■ What you will do:
Set down every record below exactly as written.

■ Input for this task:
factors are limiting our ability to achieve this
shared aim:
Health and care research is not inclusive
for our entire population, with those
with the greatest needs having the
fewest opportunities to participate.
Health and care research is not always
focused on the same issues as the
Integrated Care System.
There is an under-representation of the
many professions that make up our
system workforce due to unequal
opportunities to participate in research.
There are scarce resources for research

■ Output of the exercise:
factors are limiting our ability to achieve this
shared aim:
Health and care research is not inclusive
for our entire population, with those
with the greatest needs having the
fewest opportunities to participate.
Health and care research is not always
focused on the same issues as the
Integrated Care System.
There is an under-representation of the
many professions that make up our
system workforce due to unequal
opportunities to participate in research.
There are scarce resources for research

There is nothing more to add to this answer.